Let’s consider a practical example of this
pre-evangelistic diagnosis. We need first to choose a community along with
its culture, say England, more specifically the north of England. Here we
must take care both to avoid easy self-serving cultural stereotyping
(friendly north, unfriendly south) and not to neglect the way in which
English culture permeates certain levels of life and thought, north and
south.
It’s interesting to note when surveying the
location of Orthodox Churches using English amongst primarily convert
communities that these parishes more prevalent in parts of the country that,
historically, have had a strong self of regional autonomy. Since the
geo-political centre of English life has moved to the southeast since the
collapse of the first Industrial Revolution in the late 20th
century, this has left the other regions of England to rediscover an
identity more based on history and precedent than in the south. We can see
this process at work not only beyond England in the Celtic regions of
Britain but within England itself, most notably in the North, the Midlands
and the far West. This search for stability, local authenticity and roots
has perhaps made communities in these areas more open to a Faith that has
precisely these marks in its own self-understanding. It’s easy to see how
the northern English might respond to a faith "wi’ now’t taken out," rather
than in the south and the home counties where the cultural paradigm has
often been, sometimes relentlessly, to modernise at all costs, (whatever
that means!) In many ways this gives the north of England, the Midlands and
the far West a ‘head start’ when it comes to establishing English speaking
Orthodox communities, and this in fact, statistically is what we see, (but,
strangely, less so in the south west).
Finally, and this is necessarily a very cursory
and slight survey of the religious scene in the North of England, we might
identity a problematic factor.

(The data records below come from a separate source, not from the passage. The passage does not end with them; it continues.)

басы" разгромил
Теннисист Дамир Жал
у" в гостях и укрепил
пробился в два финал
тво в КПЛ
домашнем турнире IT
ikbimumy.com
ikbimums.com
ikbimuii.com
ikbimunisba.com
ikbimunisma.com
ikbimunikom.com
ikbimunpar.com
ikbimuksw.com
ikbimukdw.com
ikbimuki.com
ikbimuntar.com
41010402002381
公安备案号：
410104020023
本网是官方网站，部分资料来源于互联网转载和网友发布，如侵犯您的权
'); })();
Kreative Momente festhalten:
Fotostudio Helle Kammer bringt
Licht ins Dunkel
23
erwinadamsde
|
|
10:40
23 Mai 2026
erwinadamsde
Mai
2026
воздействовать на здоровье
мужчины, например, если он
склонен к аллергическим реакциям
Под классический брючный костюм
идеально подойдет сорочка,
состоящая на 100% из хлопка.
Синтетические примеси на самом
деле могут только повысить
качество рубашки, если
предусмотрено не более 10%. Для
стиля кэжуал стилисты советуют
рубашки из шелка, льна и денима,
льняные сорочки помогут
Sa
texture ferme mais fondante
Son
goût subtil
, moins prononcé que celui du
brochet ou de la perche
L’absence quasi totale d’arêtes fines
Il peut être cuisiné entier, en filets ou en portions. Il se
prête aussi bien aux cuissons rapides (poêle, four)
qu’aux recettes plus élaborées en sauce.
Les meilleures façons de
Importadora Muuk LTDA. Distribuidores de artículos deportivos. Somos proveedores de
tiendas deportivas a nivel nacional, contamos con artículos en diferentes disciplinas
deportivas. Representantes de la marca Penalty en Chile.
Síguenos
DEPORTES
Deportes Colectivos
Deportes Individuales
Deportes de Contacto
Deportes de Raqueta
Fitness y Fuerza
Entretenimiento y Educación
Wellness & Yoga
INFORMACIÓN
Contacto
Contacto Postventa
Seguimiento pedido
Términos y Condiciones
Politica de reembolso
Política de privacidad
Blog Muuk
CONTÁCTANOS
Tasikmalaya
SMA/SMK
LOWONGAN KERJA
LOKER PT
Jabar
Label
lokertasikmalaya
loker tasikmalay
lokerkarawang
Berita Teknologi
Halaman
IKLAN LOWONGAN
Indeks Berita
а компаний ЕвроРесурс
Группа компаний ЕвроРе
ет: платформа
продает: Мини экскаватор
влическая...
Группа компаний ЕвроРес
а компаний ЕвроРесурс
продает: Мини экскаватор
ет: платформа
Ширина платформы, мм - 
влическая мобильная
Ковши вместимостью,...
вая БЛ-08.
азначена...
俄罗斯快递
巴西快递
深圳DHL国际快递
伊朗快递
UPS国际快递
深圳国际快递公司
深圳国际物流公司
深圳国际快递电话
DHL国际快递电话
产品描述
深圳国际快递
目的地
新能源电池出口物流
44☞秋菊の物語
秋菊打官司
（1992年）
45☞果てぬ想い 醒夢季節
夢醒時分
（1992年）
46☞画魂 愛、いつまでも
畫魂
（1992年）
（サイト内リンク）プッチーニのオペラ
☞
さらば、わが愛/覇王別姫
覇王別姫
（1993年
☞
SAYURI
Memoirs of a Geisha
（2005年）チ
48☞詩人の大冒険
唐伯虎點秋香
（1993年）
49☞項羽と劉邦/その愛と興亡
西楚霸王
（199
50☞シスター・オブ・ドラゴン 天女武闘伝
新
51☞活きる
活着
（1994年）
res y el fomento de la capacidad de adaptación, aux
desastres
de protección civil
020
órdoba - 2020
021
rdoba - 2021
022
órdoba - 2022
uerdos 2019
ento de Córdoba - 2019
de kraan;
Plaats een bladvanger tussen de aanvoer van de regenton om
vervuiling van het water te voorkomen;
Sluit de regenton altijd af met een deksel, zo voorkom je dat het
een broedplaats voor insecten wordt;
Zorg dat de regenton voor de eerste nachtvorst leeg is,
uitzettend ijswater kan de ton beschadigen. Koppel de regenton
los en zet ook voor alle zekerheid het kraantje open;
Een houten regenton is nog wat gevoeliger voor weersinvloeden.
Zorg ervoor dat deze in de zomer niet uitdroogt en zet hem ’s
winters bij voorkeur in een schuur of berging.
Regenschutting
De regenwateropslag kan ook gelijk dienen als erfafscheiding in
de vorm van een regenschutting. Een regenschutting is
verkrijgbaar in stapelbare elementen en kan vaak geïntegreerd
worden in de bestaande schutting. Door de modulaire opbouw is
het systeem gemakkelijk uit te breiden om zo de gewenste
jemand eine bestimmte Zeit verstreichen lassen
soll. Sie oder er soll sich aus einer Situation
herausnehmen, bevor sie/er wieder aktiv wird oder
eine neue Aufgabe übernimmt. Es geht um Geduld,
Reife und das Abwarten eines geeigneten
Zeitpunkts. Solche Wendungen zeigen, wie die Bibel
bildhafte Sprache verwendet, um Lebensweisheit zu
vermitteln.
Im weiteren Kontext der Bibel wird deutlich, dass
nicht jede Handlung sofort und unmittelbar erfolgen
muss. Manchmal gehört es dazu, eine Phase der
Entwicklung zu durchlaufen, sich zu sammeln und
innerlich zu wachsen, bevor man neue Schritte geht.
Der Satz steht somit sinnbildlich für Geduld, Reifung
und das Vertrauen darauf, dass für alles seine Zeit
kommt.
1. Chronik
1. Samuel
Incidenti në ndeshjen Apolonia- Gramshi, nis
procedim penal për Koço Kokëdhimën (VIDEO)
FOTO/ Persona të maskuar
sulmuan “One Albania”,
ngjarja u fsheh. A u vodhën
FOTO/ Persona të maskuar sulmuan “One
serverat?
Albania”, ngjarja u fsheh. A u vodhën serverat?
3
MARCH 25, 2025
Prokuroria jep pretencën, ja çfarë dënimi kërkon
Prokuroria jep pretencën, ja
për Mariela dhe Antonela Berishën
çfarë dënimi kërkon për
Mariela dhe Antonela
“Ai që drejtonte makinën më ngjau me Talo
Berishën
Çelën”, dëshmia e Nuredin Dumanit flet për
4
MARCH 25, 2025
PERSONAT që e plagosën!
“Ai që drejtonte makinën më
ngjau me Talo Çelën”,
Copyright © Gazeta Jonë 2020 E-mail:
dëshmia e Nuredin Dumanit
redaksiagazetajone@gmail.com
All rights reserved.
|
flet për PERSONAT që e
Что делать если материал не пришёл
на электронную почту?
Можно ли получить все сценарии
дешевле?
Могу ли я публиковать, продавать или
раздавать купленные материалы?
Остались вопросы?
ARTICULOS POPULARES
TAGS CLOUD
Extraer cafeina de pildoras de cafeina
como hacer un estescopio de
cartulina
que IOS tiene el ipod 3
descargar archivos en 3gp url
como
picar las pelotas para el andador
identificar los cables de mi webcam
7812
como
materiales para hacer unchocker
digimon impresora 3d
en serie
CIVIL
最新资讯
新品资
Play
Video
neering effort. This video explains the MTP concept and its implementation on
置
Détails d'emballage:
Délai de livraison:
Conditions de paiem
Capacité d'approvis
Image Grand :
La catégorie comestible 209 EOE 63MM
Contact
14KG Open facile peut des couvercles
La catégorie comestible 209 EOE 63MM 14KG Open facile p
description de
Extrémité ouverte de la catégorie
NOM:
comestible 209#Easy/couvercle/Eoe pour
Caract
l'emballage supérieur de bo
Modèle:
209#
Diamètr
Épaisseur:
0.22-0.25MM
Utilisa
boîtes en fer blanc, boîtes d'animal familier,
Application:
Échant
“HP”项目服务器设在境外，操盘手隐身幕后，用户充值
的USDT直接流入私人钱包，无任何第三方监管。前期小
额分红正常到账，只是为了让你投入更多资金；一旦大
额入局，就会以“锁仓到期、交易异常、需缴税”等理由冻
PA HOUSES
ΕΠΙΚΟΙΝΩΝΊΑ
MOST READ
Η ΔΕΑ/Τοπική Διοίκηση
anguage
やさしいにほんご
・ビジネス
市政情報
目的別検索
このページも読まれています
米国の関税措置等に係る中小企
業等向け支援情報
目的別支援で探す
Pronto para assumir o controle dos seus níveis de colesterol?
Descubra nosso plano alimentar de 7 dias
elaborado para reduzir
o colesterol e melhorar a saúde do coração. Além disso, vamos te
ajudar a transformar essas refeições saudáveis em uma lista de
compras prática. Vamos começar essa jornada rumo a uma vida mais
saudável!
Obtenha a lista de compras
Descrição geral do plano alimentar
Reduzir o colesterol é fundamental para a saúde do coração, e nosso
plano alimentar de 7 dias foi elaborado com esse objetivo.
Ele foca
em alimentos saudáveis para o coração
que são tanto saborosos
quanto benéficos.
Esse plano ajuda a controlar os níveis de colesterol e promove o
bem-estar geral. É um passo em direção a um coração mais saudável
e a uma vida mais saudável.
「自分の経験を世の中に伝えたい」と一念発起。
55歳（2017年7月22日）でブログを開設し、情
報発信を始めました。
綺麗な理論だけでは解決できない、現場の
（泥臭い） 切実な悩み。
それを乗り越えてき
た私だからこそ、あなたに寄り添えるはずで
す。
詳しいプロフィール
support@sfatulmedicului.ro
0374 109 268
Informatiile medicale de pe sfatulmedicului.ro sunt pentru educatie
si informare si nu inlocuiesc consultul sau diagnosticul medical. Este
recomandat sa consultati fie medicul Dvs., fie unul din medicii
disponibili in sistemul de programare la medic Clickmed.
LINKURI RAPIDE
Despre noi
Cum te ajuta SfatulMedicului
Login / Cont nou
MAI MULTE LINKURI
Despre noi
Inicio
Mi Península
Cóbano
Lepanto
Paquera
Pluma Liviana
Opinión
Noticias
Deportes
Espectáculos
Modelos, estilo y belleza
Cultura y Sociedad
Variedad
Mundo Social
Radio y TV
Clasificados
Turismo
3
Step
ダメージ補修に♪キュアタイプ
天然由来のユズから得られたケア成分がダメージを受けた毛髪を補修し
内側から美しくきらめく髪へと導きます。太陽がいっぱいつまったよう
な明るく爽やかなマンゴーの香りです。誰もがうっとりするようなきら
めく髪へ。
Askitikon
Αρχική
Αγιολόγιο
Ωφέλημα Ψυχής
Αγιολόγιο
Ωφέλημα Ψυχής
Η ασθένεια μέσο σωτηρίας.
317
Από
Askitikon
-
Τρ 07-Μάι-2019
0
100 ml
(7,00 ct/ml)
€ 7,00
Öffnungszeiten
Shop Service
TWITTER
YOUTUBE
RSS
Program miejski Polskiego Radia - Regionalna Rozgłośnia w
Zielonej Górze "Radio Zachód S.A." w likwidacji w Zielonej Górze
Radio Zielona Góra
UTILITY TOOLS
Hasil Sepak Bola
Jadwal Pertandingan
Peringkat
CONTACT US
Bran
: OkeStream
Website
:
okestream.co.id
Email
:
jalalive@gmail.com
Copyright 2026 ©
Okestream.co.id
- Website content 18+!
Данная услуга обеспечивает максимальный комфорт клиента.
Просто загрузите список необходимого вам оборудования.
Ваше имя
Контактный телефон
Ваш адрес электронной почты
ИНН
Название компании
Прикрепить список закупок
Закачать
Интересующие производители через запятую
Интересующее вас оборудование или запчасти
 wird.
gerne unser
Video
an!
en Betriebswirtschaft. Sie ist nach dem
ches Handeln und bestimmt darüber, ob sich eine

It is precisely this distance from the
Establishment in all its forms and the history of non-conformity in the
region that has left the religious culture rather dissipated, derelict and
barren. Since the collapse of non-conformity in the first part of the 20th
century a big gap opened up between this period of decline and the emergence
of English Orthodox communities in the 19080’s onwards, arguably, the new
non-conformity in the North. For a time the house church movement, which had
some of its roots in the north, held forth much promise in the Protestant
tradition but this now seems not the force that it used to be. Orthodoxy now
has a great potential here in the north but, as elsewhere in England, it
continues to be blighted by a tenacious stereotype of being perceived as
"foreign." The historical reluctance of ethnic Orthodox communities to
engage religiously with English culture has, sadly, reinforced this
perception. We in the English use communities need to address this
perception and stereotype urgently by being much more pro-active in our
self-branding as the historic faith of England, (and indeed Britain). The
healing of our region in God, by which I mean the restoration of the
Christian Faith and Church, will start and grow apace with our public
celebration of its saints and the use of every opportunity to engage with
local culture, community and concerns. I would even go so far as to say that
Orthodox (of all jurisdictions) should refer to themselves not as Greek,
Russian, Antiochian, Romanian etc., (as reflecting the Mother churches) but
simply as Orthodox, or as in the case of primarily English use communities,
even, British Orthodox.
When it comes to evangelism in the Orthodox
Church, therefore, we have a lot to do but many opportunities by God to get
going. We need to listen, look, learn and act to put our communities in
better shape to give "a good account of the hope that lies within us." (1
Peter 3:15). For this we have not God’s invitation but God’s command. As St.
Paul said, "woe to me if I do not preach the gospel!" (1 Corinthians 9:16).